> _EXERCISE INSTRUCTIONS_: Please copy, exactly as they appear below, the lines from the one containing "ednim tygodniu (216" through the one containing "je polityków Banku".

> _INPUT RECORDS_:
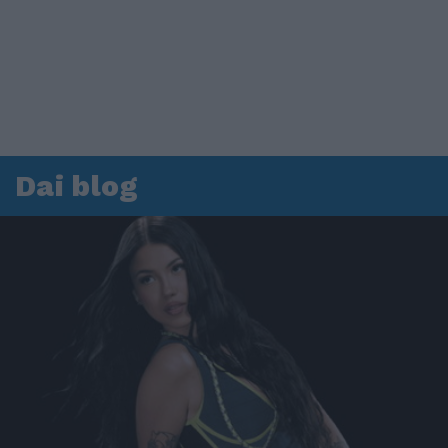
Dai blog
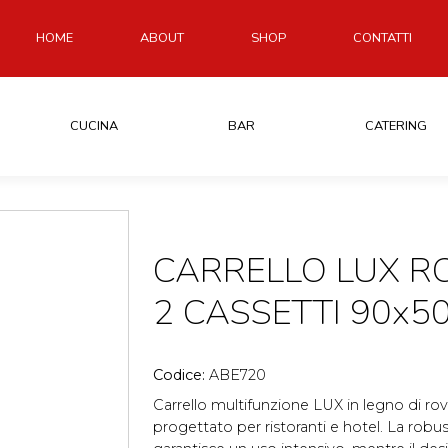
HOME
ABOUT
SHOP
CONTATTI
CUCINA
BAR
CATERING
CARRELLO LUX R
2 CASSETTI 90x5
Codice:
ABE720
Carrello multifunzione LUX in legno di r
progettato per ristoranti e hotel. La robus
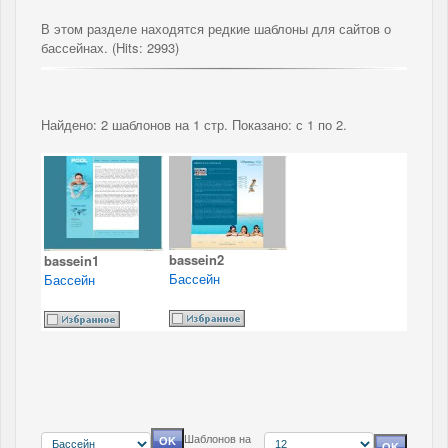
В этом разделе находятся редкие шаблоны для сайтов о
бассейнах. (Hits: 2993)
Найдено: 2 шаблонов на 1 стр. Показано: с 1 по 2.
bassein2
bassein1
Бассейн
Бассейн
Шаблонов на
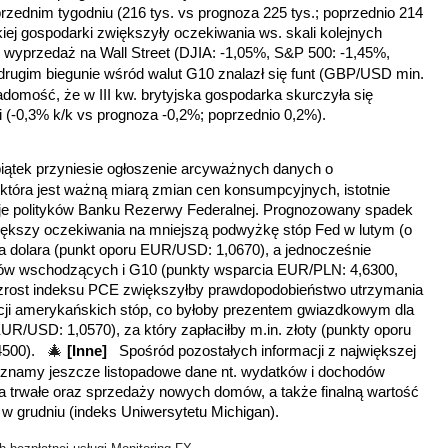
ednim tygodniu (216 tys. vs prognoza 225 tys.; poprzednio 214
iej gospodarki zwiększyły oczekiwania ws. skali kolejnych
wyprzedaż na Wall Street (DJIA: -1,05%, S&P 500: -1,45%,
drugim biegunie wśród walut G10 znalazł się funt (GBP/USD min.
adomość, że w III kw. brytyjska gospodarka skurczyła się
ci (-0,3% k/k vs prognoza -0,2%; poprzednio 0,2%).
 piątek przyniesie ogłoszenie arcyważnych danych o
 która jest ważną miarą zmian cen konsumpcyjnych, istotnie
je polityków Banku Rezerwy Federalnej. Prognozowany spadek
większy oczekiwania na mniejszą podwyżkę stóp Fed w lutym (o
la dolara (punkt oporu EUR/USD: 1,0670), a jednocześnie
nków wschodzących i G10 (punkty wsparcia EUR/PLN: 4,6300,
zrost indeksu PCE zwiększyłby prawdopodobieństwo utrzymania
ji amerykańskich stóp, co byłoby prezentem gwiazdkowym dla
EUR/USD: 1,0570), za który zapłaciłby m.in. złoty (punkty oporu
🎄
,4500).
[Inne]
Spośród pozostałych informacji z największej
poznamy jeszcze listopadowe dane nt. wydatków i dochodów
trwałe oraz sprzedaży nowych domów, a także finalną wartość
w grudniu (indeks Uniwersytetu Michigan).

> _EXPECTED ANSWER_:
ednim tygodniu (216 tys. vs prognoza 225 tys.; poprzednio 214
iej gospodarki zwiększyły oczekiwania ws. skali kolejnych
wyprzedaż na Wall Street (DJIA: -1,05%, S&P 500: -1,45%,
drugim biegunie wśród walut G10 znalazł się funt (GBP/USD min.
adomość, że w III kw. brytyjska gospodarka skurczyła się
ci (-0,3% k/k vs prognoza -0,2%; poprzednio 0,2%).
 piątek przyniesie ogłoszenie arcyważnych danych o
 która jest ważną miarą zmian cen konsumpcyjnych, istotnie
je polityków Banku Rezerwy Federalnej. Prognozowany spadek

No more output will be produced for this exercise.